Named Scope Problem With "Has Many Through" Association

I'm using named scopes to process some filtering actions, and the log is showing that everything is working perfectly, except that after the app goes and finds the correct data, it then ignores what it found and just lists a find.all instead of the filtered result. Here's the details.
I have 3 models: Users, Markets and Schedules.
User has_many :schedules
User has_many :markets, :through => :schedules
Market has_many :schedules
Market has_many :users, :through => :schedules
Schedule belongs_to :user
Schedule belongs_to :market
On the "show" page for each market, I display the users who sell things at that market. I also display the days of the week that such users are at the market. This data is contained in the join model (i.e. schedules).
On the market page, I need to support filtering the users by day of the week that the user is at the market.
In my Market controller, I have this:
def show
#market = Market.find(params[:id])
#users = #market.users.filter_marketdate(params[:filter])

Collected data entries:
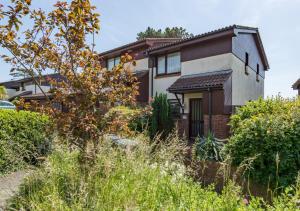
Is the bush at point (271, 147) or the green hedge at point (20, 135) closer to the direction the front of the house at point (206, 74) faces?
the green hedge

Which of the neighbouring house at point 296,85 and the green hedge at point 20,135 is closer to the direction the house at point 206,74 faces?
the green hedge

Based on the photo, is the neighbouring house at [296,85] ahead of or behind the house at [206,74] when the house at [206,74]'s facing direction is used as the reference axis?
behind

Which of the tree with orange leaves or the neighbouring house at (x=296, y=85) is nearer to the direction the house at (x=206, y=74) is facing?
the tree with orange leaves

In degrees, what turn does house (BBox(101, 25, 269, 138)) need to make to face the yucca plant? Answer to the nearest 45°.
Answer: approximately 45° to its left

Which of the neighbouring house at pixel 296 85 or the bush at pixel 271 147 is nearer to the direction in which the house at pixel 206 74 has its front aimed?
the bush

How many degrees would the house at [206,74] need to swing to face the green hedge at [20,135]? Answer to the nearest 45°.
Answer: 0° — it already faces it

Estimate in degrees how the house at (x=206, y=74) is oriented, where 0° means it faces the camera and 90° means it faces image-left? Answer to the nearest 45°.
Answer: approximately 45°

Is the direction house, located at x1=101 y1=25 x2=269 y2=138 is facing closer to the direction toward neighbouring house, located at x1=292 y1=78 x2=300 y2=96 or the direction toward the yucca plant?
the yucca plant
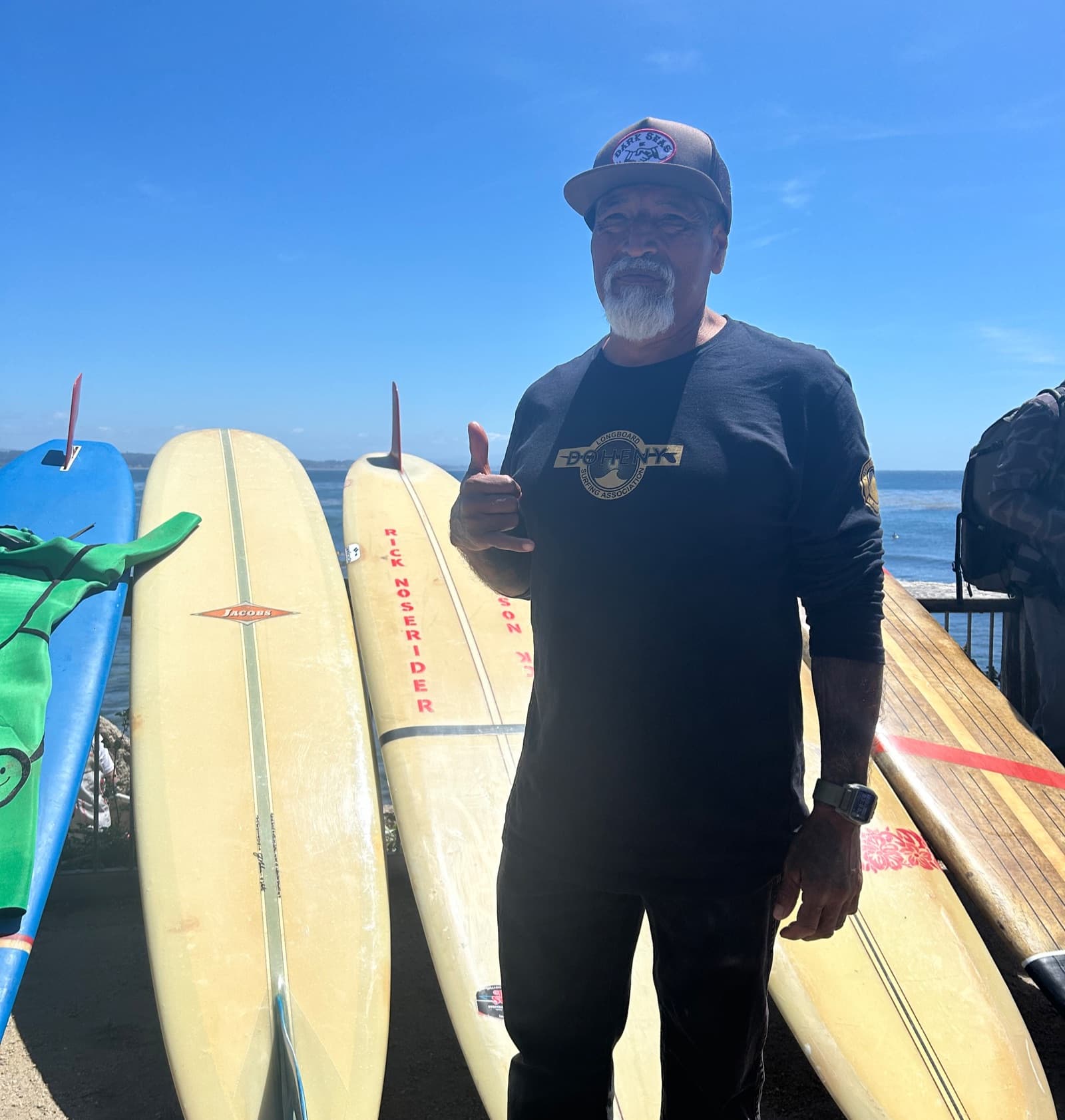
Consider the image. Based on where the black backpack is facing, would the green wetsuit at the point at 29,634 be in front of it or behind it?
in front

▸ **ASSIGNED TASK 1**:
Answer these from the named scope post:
(a) How many models does the writer have, and what are they?
(b) Which model holds the days of the week that users are at a market?
(c) By what does the writer need to filter users on the market page?
▸ **ASSIGNED TASK 2**: Extend the named scope post, picking up right after its last line of controller code.
The collected data entries are separate material, unrelated to the named scope post.

▸ **OUTPUT 1**:
(a) Three: Users, Markets and Schedules.
(b) The join model, schedules.
(c) By the day of the week that the user is at the market.

▸ **OUTPUT 2**:
end
In my Market model, I have this:
def self.filter_marketdate(filter)
case filter
when 'monday' then monday.all
else find(:all)
end
end
In my User model, I have this:
named_scope :monday, :include => :schedules, :conditions => {'schedules.monday' => true }
AND
def self.filter_marketdate(filter)
case filter
when 'monday' then monday.all
else find(:all)
end
end
In my show view for Markets, I have this:
<%= link_to_unless_current "All", :filter => 'all' %>
<%= link_to_unless_current "Mon", :filter => 'monday' %>
<% #market.schedules.each do |c| %>
<%= link_to c.user.name, c.user %>
<% end %>
Here's the weird part. The following is my log output when I select the Monday filter. If you look at the Select Schedules line of the output, you can see that the query is finding a limited number of user IDs. These are, in fact, the correct user IDs that I want to display for my filtered query. The part I don't understand is that after the app does the query perfectly, it then goes and loads all of the users instead of just the filtered results. I'm not sure what I'm missing.
Processing MarketsController#show (for ip at 2009-09-21 05:19:25) [GET]
Parameters: {"id"=>"1", "filter"=>"monday"}
Market Load (0.8ms) SELECT * FROM "markets" WHERE ("markets"."id" = 1)
User Load (7.3ms) SELECT "users".* FROM "users" INNER JOIN "schedules" ON "users".id = "schedules".user_id WHERE ((("schedules".market_id = 1)) AND ("schedules"."monday" = 't'))
Schedule Load (4.3ms) SELECT "schedules".* FROM "schedules" WHERE ("schedules".user_id IN (16,23,25,30,39,61,73,75,85,95,97,111,112,116,121,123,126,134,136,145,160,165,171,188,189))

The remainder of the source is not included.